Feature flag and policy management for the platform.

CapabilityDescription
Feature FlagsEnable/disable features by tenant
Canary DeploymentsGradual rollout controls
A/B TestsExperiment configuration
Kill SwitchesEmergency feature disable

3. AI Agent Monitoring

Real-time visibility into all AI agents across the platform.

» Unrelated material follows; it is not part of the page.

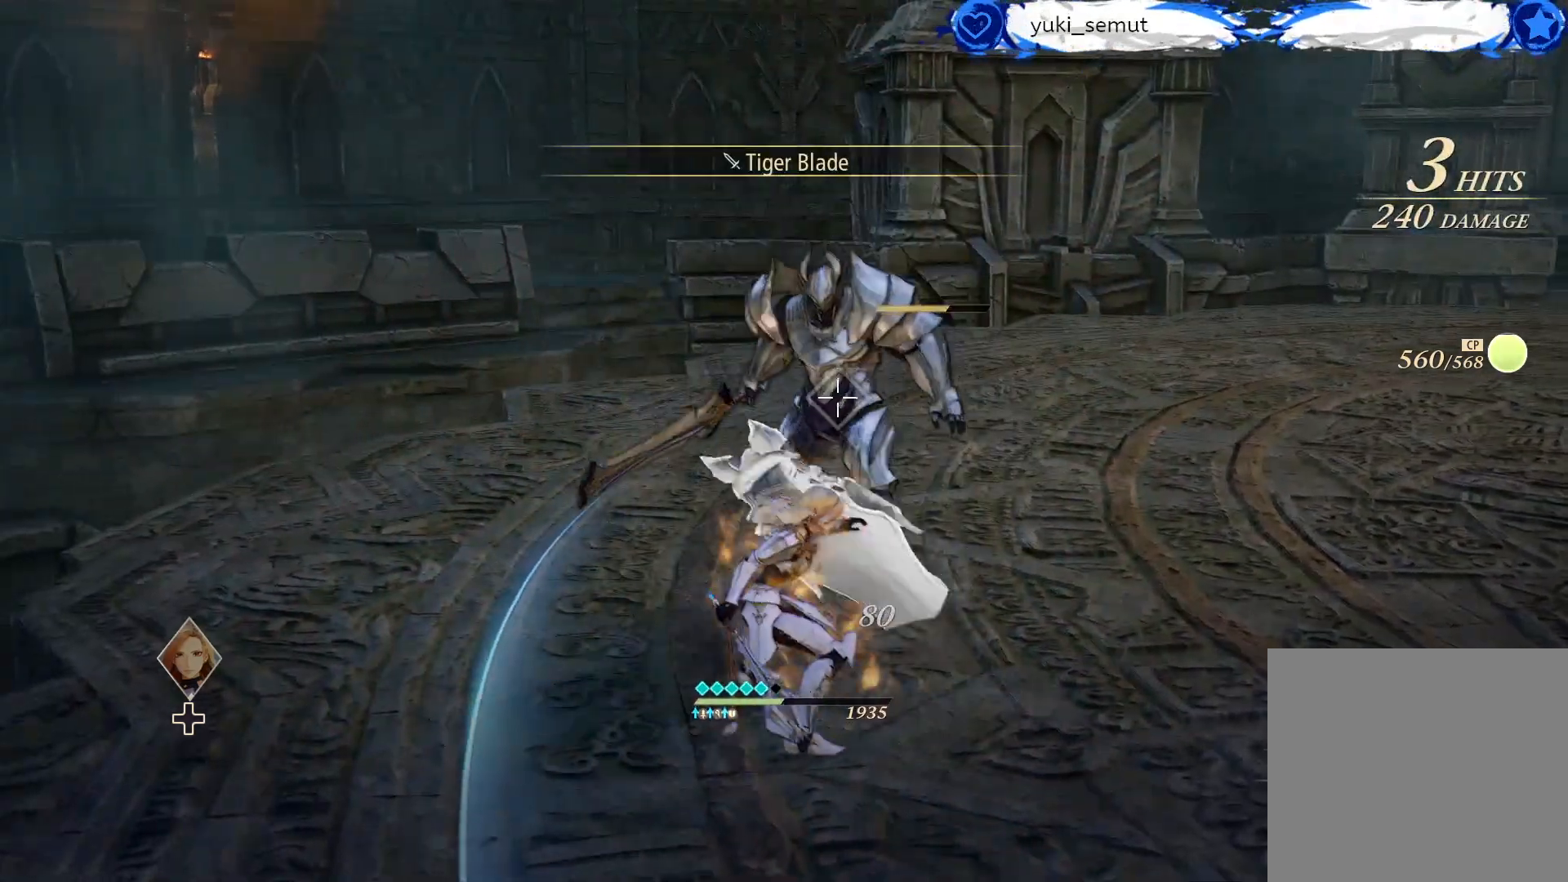
{"buttons": [], "left_stick": "center", "right_stick": "center", "events": [[50, "A", "down"], [167, "A", "up"]]}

┌─────────────────────────────────────────────────────────────────┐
│ AI AGENT MONITORING Live Status │
├─────────────────────────────────────────────────────────────────┤
│ │
│ AGENT STATUS │
│ ─────────────────────────────────────────────────────────── │
│ 🟢 Maximus (Customer AI) Healthy 2,847 req/min │
│ 🟢 Support Agent Healthy 428 req/min │
│ 🟢 Scheduling Agent Healthy 156 req/min │
│ 🟡 Marketing Agent Degraded 42 req/min ⚠ │
│ 🟢 Voice Agent Healthy 89 req/min │
│ │
│ PERFORMANCE (Last Hour) │
│ ─────────────────────────────────────────────────────────── │
│ Total Requests: 218,420 Avg Latency: 124ms │
│ Success Rate: 99.8% Cache Hit: 78.2% │
│ Tokens Used: 12.4M Est. Cost: $142.80 │
│ │
└─────────────────────────────────────────────────────────────────┘

Agent Details View:

MetricDescription
Health StatusGreen/Yellow/Red based on error rate and latency
Request RateRequests per minute
LatencyP50, P95, P99 response times
Error RatePercentage of failed requests
Token UsageInput/output tokens consumed
Model DistributionWhich tiers being used
Active SessionsConcurrent user sessions

Agent Configuration:

SettingPurpose
Max ConcurrencyLimit simultaneous requests
TimeoutRequest timeout threshold
Fallback TierModel to use on failure
Rate LimitsPer-tenant request limits
Kill SwitchEmergency disable

4. AI Metrics

Comprehensive AI performance monitoring.

Metric CategoryDetails
Request VolumeQueries per second by tier
LatencyP50, P95, P99 by model
CostReal-time and projected spend
Cache PerformanceHit rate, savings
Error RateFailures by model/tier

Model Tier Performance:

TierModelAvg LatencyError RateCache Hit
T1Llama 4 Scout45ms0.1%85%
T2Gemini 2.0 Flash180ms0.2%72%
T3Gemini 3 Flash320ms0.3%68%
T4Claude Haiku 4.5450ms0.2%65%
T5Claude Sonnet 4.51,200ms0.4%52%
T6Claude Opus 4.52,400ms0.5%45%

5. AI Cost Analytics

Financial tracking for AI operations with 95%+ cost optimization.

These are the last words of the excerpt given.